Guidelines 08/2020 on the targeting of social media users – version for public consultation
Subparagraph 5.3.2 B Legal basis
65 First of all, because Examples 4, 5 and 6 in Section 5.3 involve the use of cookies, requirements resulting from Article 5 (3) of the ePrivacy Directive need to be taken into account.
66 In this regard, it should be noted that Article 5 (3) of the ePrivacy Directive requires that users are provided with clear and comprehensive information, inter alia about the purposes of the processing, prior to giving their consent, subject to very narrow exceptions. Clear and comprehensive information implies that a user is in a position to be able to determine easily the consequences of any consent he or she might give and ensure that the consent given is well informed. As a result, the controller will have to inform data subjects about all the relevant purposes of the processing – including any subsequent processing of the personal data obtained by accessing information in the terminal equipment.
67 To be valid, the consent collected for the implementation of tracking technologies needs to fulfil the conditions laid out in Article 7 GDPR. For instance, consent is not validly constituted if the use of cookies is permitted by way of a checkbox pre-ticked by the service provider, which the user must deselect to refuse his or her consent. Based on recital 32, actions such as scrolling or swiping through a webpage or similar user activity will not under any circumstances satisfy the requirement of a clear and affirmative action: such actions may be difficult to distinguish from other activity or interaction by a user and therefore determining that an unambiguous consent has been obtained will also not be possible. Furthermore, in such a case, it will be difficult to provide a way for the user to withdraw consent in a manner that is as easy as granting it.
68 Any (joint) controller seeking to rely on consent as a legal basis is responsible for ensuring valid consentis obtained. In Fashion ID, the CJEU emphasized the importance of ensuring the efficient and timely protection of the data subject rights, and that consent should not be given only to the joint controller that is involved later in the processing. Valid consent must be obtained prior to the processing, which implies that (joint) controllers need to assess when and how information should be provided and consent should be obtained. In other words, the question as to which of the joint controllers should be in charge of collecting the consent comes down to determining which of them is involved first with the data subject. In example 6, as the placement of cookies and processing of personal data occurs at the moment of account creation, the social media provider must collect her valid consent before the placement of advertisement cookies.

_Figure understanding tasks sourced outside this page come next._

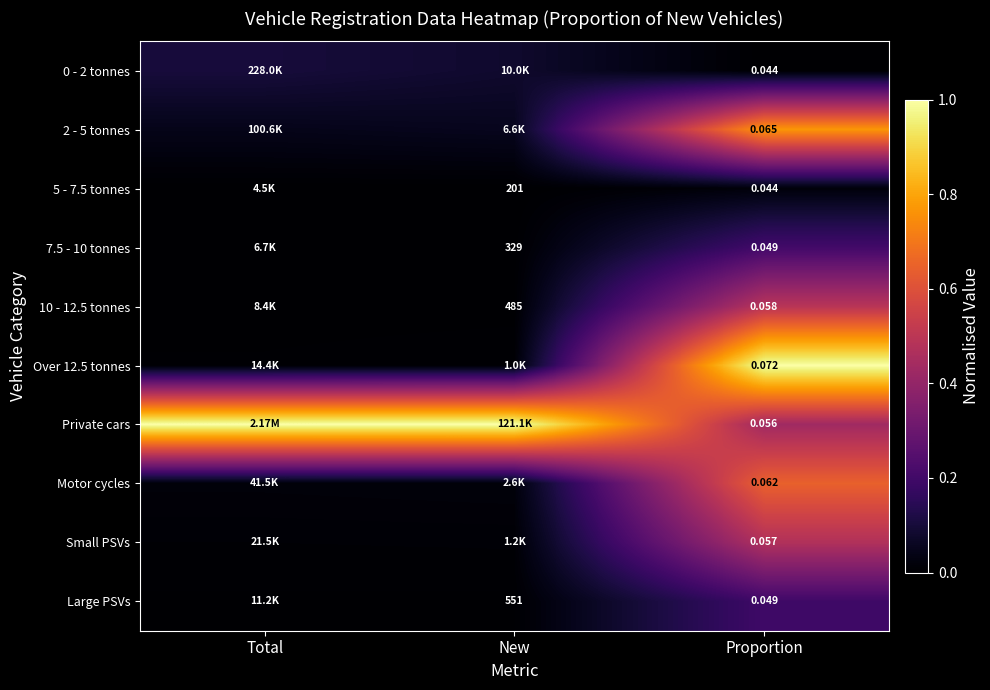

What is the difference between the highest and lowest values at Total?

1.0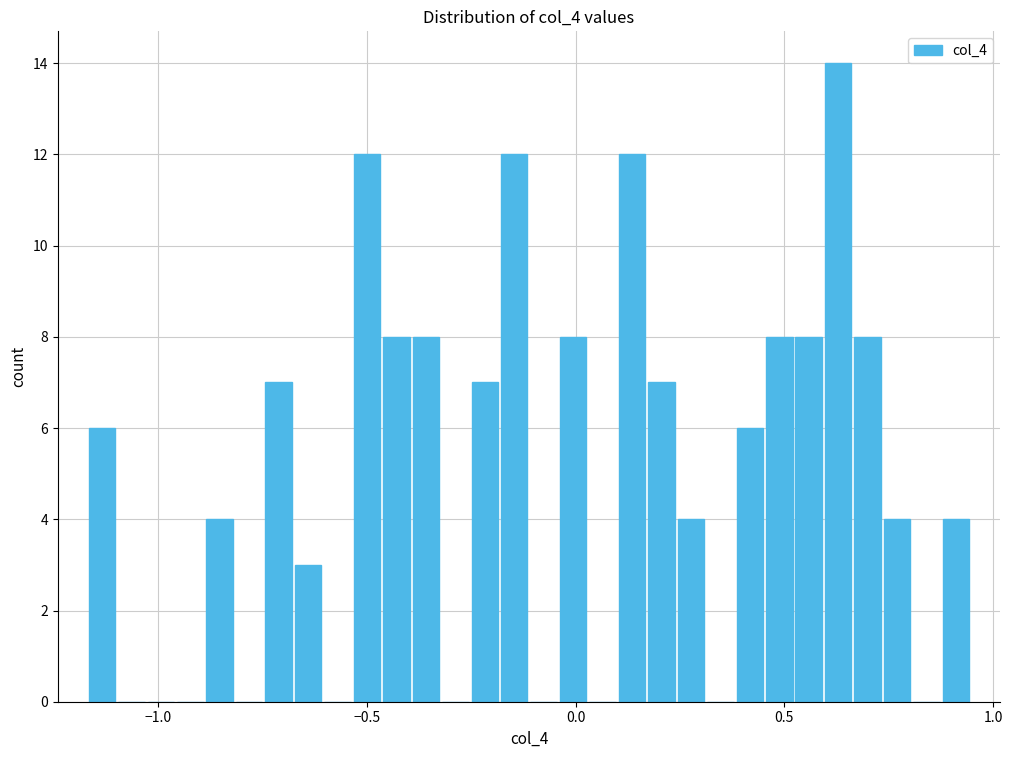

Around what value on the x-axis is the tallest bar? Give the approximate position of its centre, as read against the axis.

0.65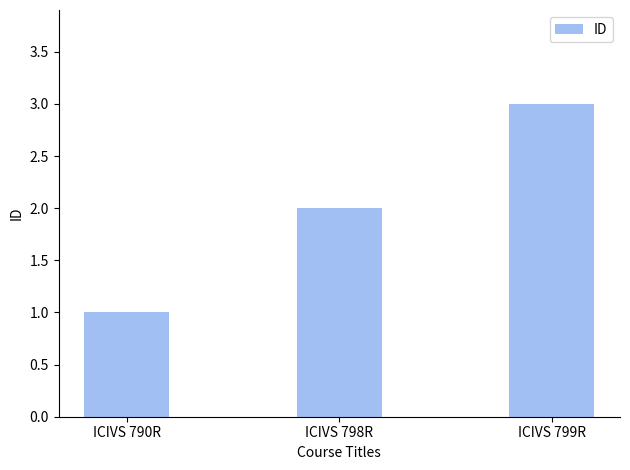

List the labels in order of value, largest first.

ICIVS 799R, ICIVS 798R, ICIVS 790R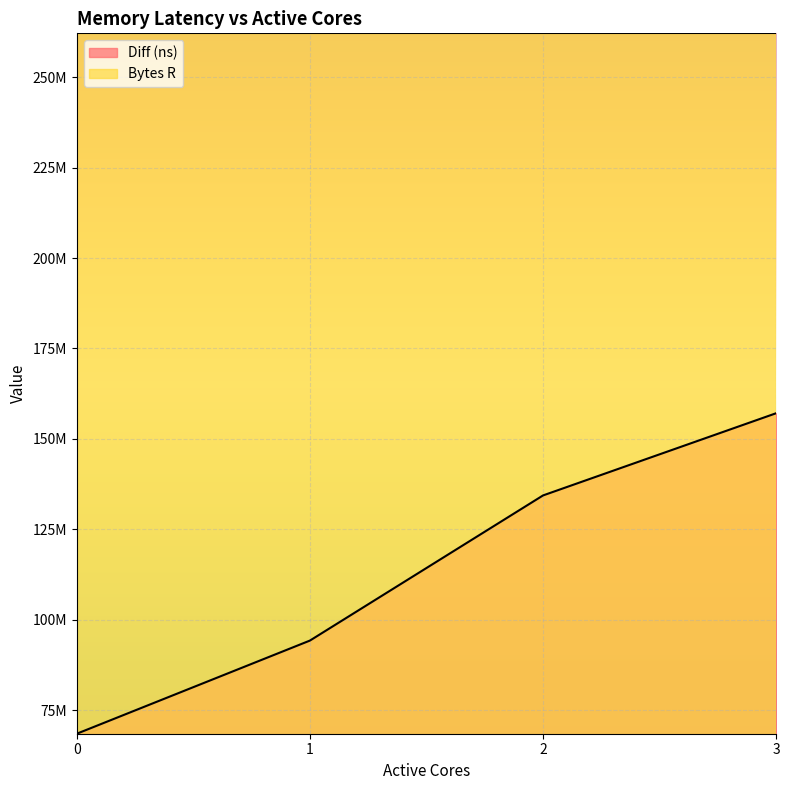

Which has a higher value, 0 or 2?

2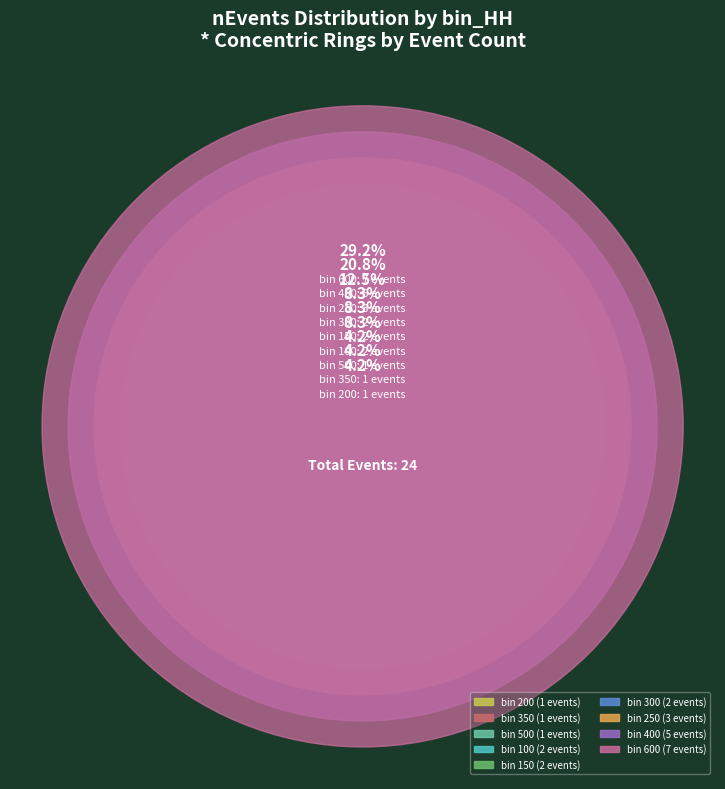

To the nearest percent, what is the combined percentage of 500 and 300?

12%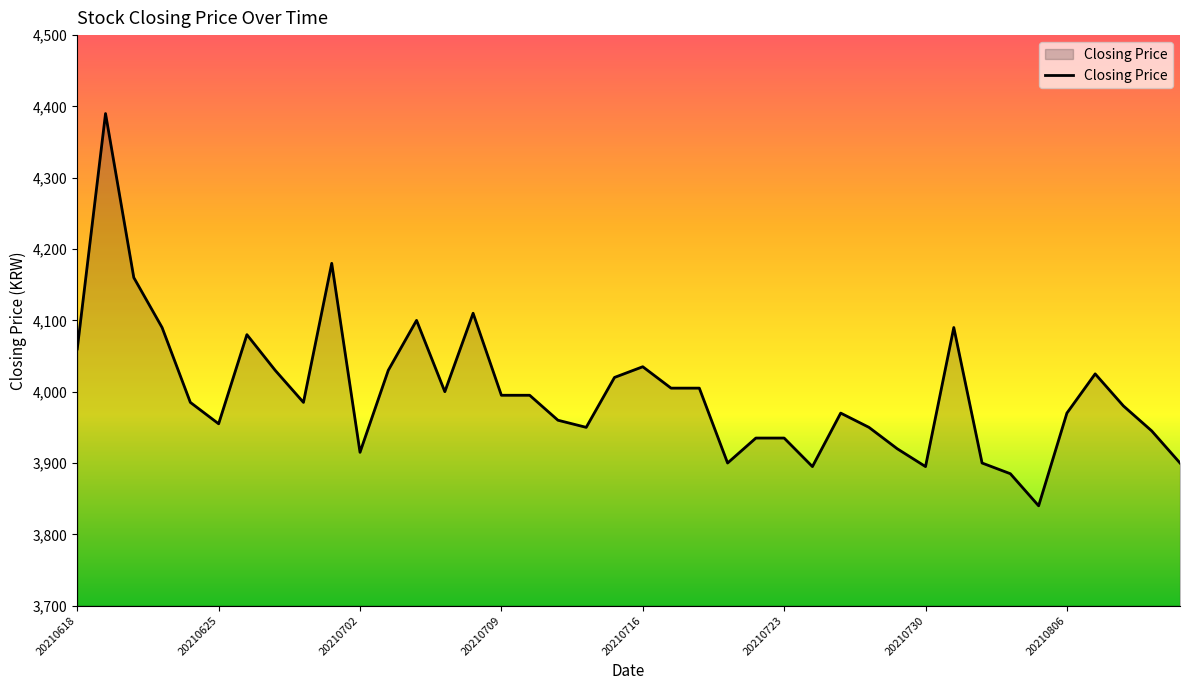

What is the greatest value displayed?

4390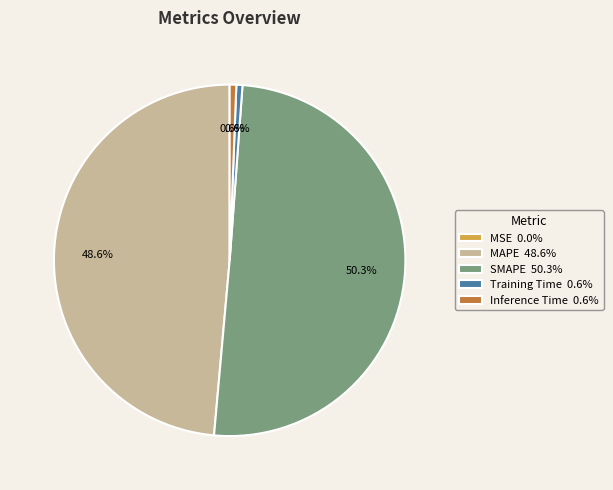

To the nearest percent, what is the combined percentage of Training Time and SMAPE?

51%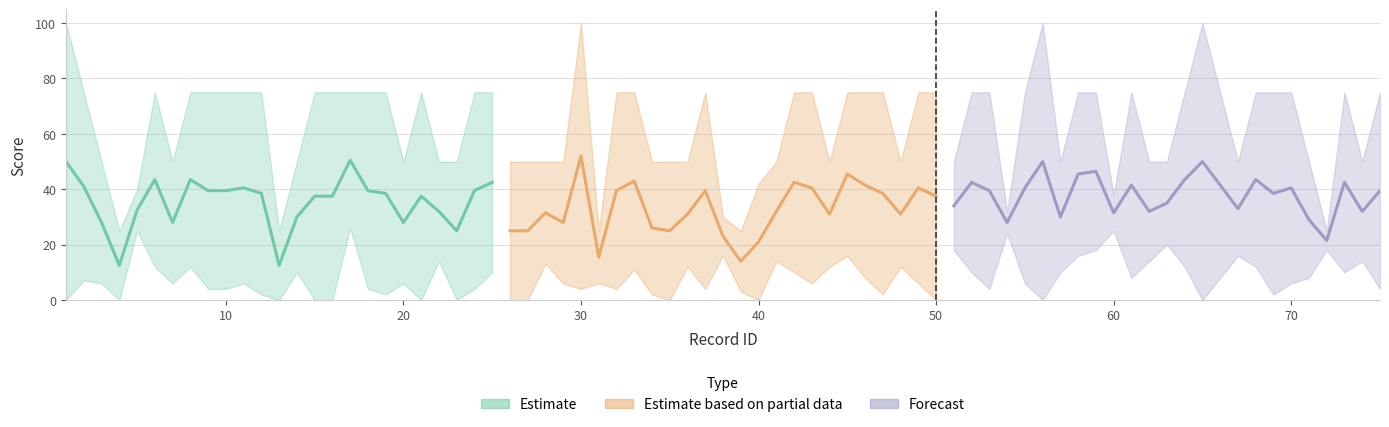

What are all the series names shown in the legend?

Estimate, Estimate based on partial data, Forecast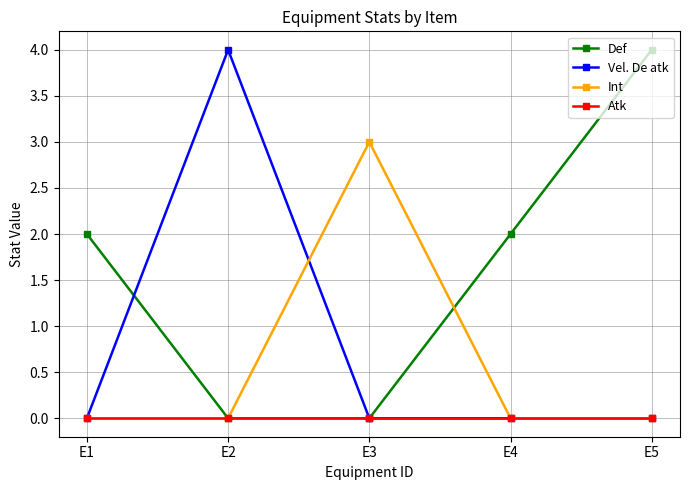

Which series has the largest total across all categories?

Def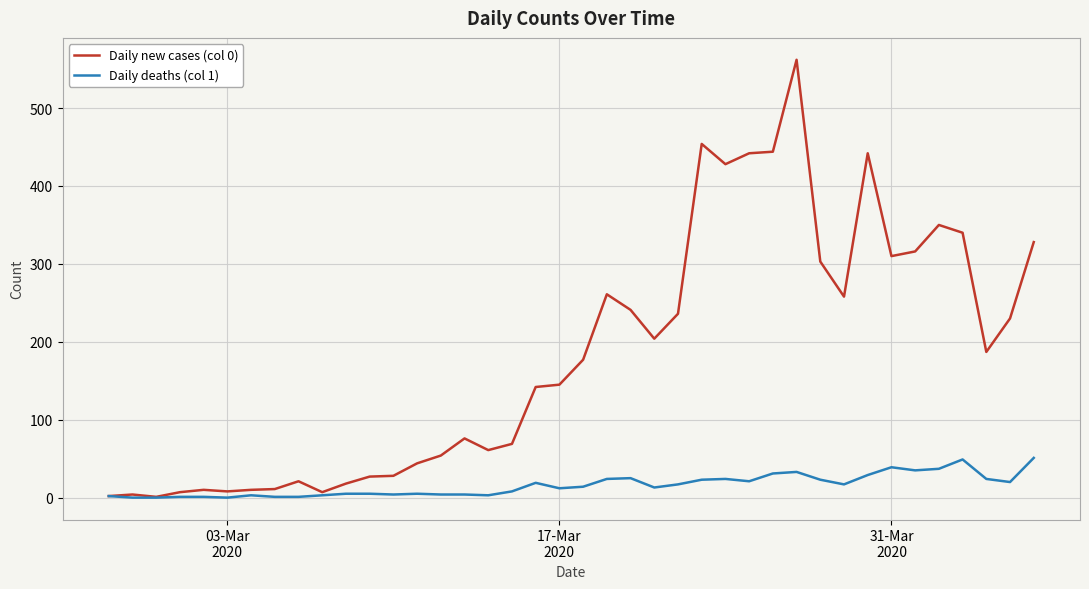

Which series has the largest range (max minus min)?

Daily new cases (col 0)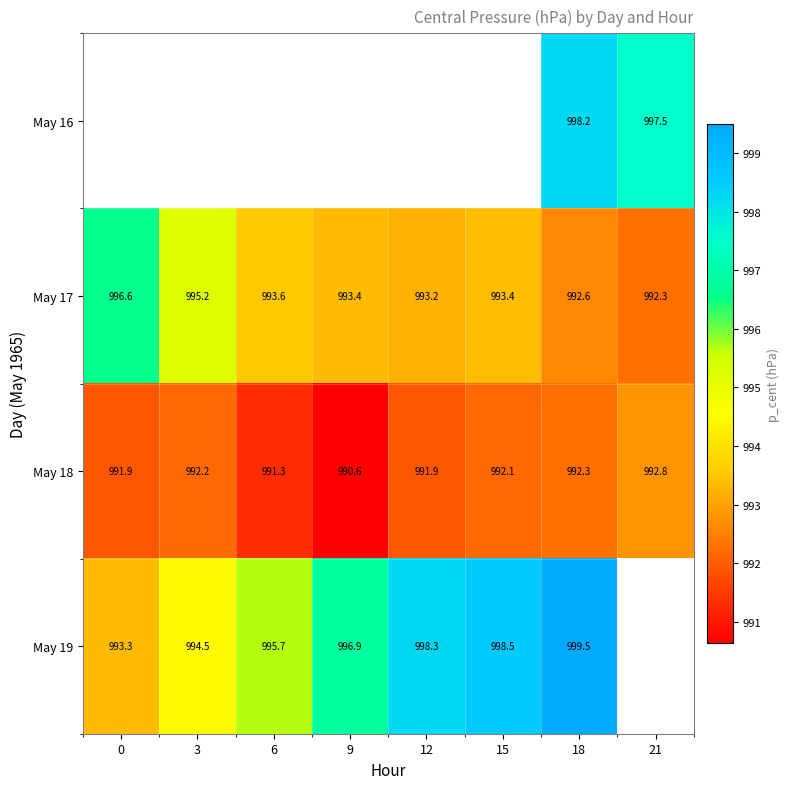

What is the maximum value shown in the chart?

999.5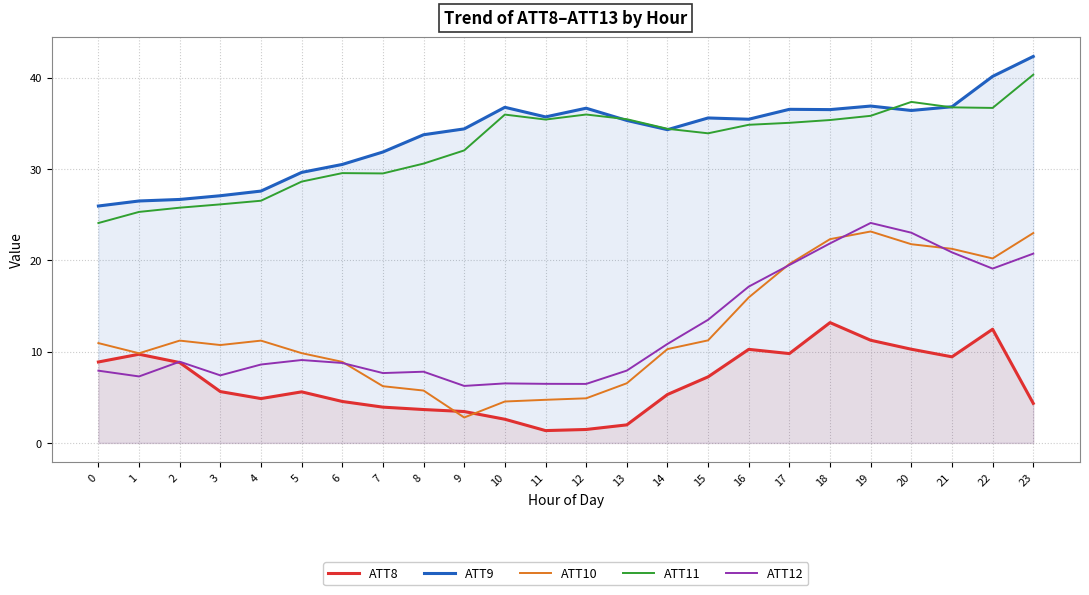

What are all the series names shown in the legend?

ATT8, ATT9, ATT10, ATT11, ATT12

69 The EDPB also recalls that in a case where the consent sought is to be relied upon by multiple (joint) controllers or if the data is to be transferred to or processed by other controllers who wish to rely onthe original consent, these organisations should all be named. Insofar as not all joint controllers are known at the moment when the social media provider seeks the consent, the latter will necessarily need to be complemented by further information and consent collected by the website operator embedding the social media plugin (i.e. Thelatesthotnews.com in Example 6).
70 The EDPB emphasizes that the consent that should be collected by the website operator for the transmission of personal data triggered by its website (by embedding a social plug-in) relates only to the operation or set of operations involving the processing of personal data in respect of which the operator actually determines the purposes and means. The collection of consent by a website operator, i.e. “Thelatesthotnews.com” in Example 6 for instance, does not negate or in any way diminish the obligation of the social media provider to ensure the data subject has provided a valid consent for the processing for which it is responsible as a joint controller, as well as for any subsequent or further processing it carries out for which the website operator does not jointly determine the purposes and means (e.g. subsequent profiling operations for targeting purposes).
71 In addition, any subsequent processing of personal data, including personal data obtained by cookies, social plug-ins or pixels, must also have a legal basis under Article 6 of the GDPR in order to be lawful. For what concerns the legal basis of the processing in Examples 4, 5, and 6, the EDPB considers that legitimate interest cannot act as an appropriate legal basis, as the targeting relies on the monitoring of individuals’ behavior across websites and locations using tracking technologies.
72 Therefore, in such circumstances, the appropriate legal basis for any subsequent processing under Article 6 GDPR is also likely to be the consent of the data subject. Indeed, when assessing compliance with Article 6 GDPR, one should take into account that the processing as a whole involves specific activities for which the EU legislature has sought to provide additional protection. Moreover,controllers must take into account the impact on data subjects’ rights when identifying the appropriate legal basis in order to respect the principle of fairness.